20 fresh sage leaves
3 fresh thyme sprigs, stems removed
3 sprigs rosemary, stems removed
2 garlic cloves, minced
1 Tbs. fennel pollen (seeds can be substituted, but are nowhere near as intense as the pollen)
1 1/2 tsp. sea salt
1 1/2 tsp. black pepper
4 lbs. boneless pork shoulder
2 Tbs. extra virgin olive oil
1/2 c. dry red wine.

Heat oven to 250 degrees. In a food processor or by hand, finely chop sage, thyme, rosemary and garlic together. Place mixture in a small bowl; add fennel seeds, salt and pepper. Stir well.
With a utility knife, a razor blade or a sharp knife, score pork skin in a crosshatch diamond pattern, making 1/8- to 1/4-inch-deep cuts about 1 inch apart. With a paring knife, make about 10 incisions (about 1/2-inch deep) all over pork and stuff them with about 1/3 of the herb mixture.

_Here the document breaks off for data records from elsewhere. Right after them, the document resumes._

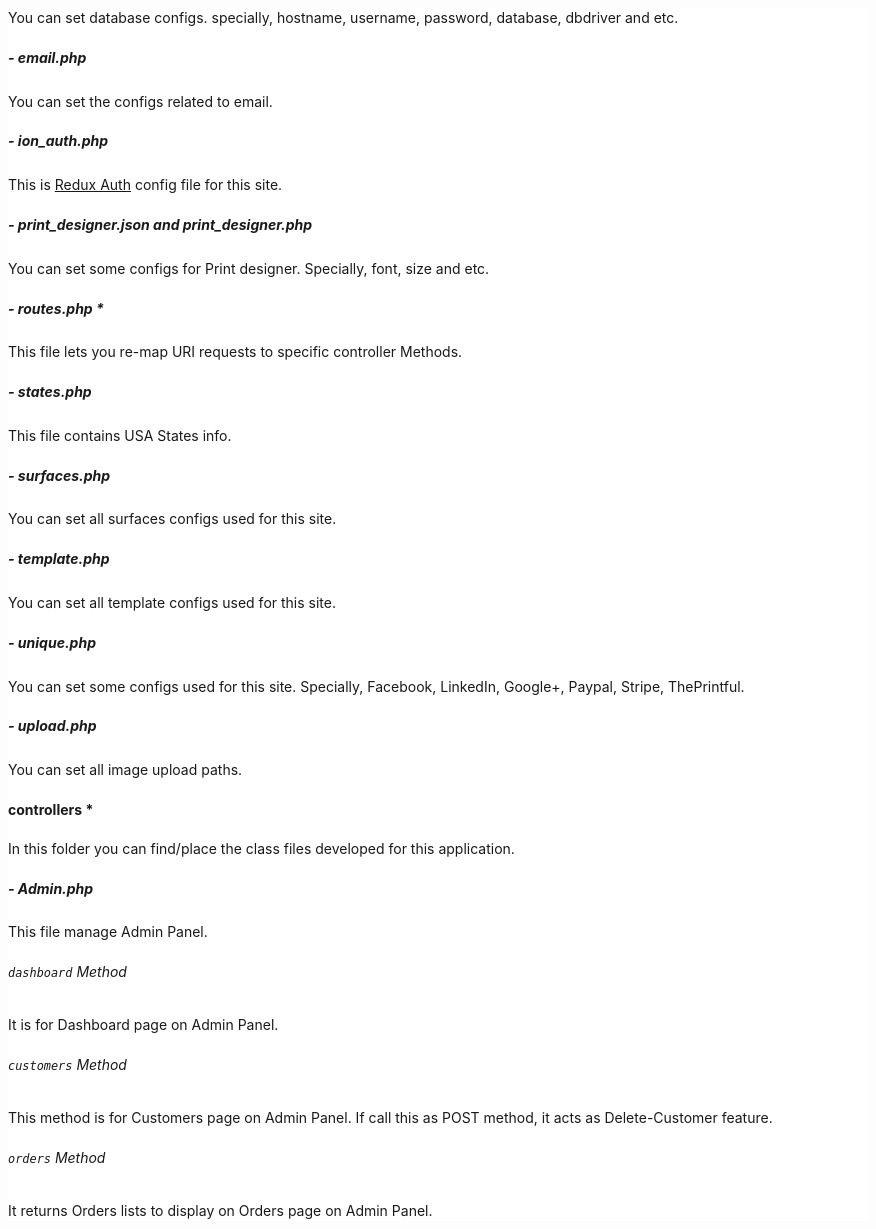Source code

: You can set database configs. specially, hostname, username, password, database, dbdriver and etc.

##### - email.php

You can set the configs related to email.

##### - ion_auth.php

This is [Redux Auth](https://github.com/benedmunds/CodeIgniter-Ion-Auth) config file for this site.

##### - print_designer.json and print_designer.php

You can set some configs for Print designer. Specially, font, size and etc.

##### - routes.php *

This file lets you re-map URI requests to specific controller Methods.

##### - states.php

This file contains USA States info.

##### - surfaces.php

You can set all surfaces configs used for this site.

##### - template.php

You can set all template configs used for this site.

##### - unique.php

You can set some configs used for this site. Specially, Facebook, LinkedIn, Google+, Paypal, Stripe, ThePrintful. 

##### - upload.php

You can set all image upload paths.

#### controllers *

In this folder you can find/place the class files developed for this application.

##### - Admin.php

This file manage Admin Panel.

###### `dashboard` Method

It is for Dashboard page on Admin Panel.

###### `customers` Method

This method is for Customers page on Admin Panel. If call this as POST method, it acts as Delete-Customer feature.

###### `orders` Method

It returns Orders lists to display on Orders page on Admin Panel.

Pour wine over pork and baste with accumulated juices. Continue roasting, basting once every half-hour, until skin is well browned and meat is spoon tender, 2 1/2 to 3 hours more. Remove pork from oven; let meat rest for 15 minutes.
Slice roast, chop skin at score marks and serve pieces of each together.

I had this for the first time at Salumi in Seattle and it was phenomenal--I should have known it was Italian street food--simple, intensely flavored, and portable--what all great street foods share in common with each other.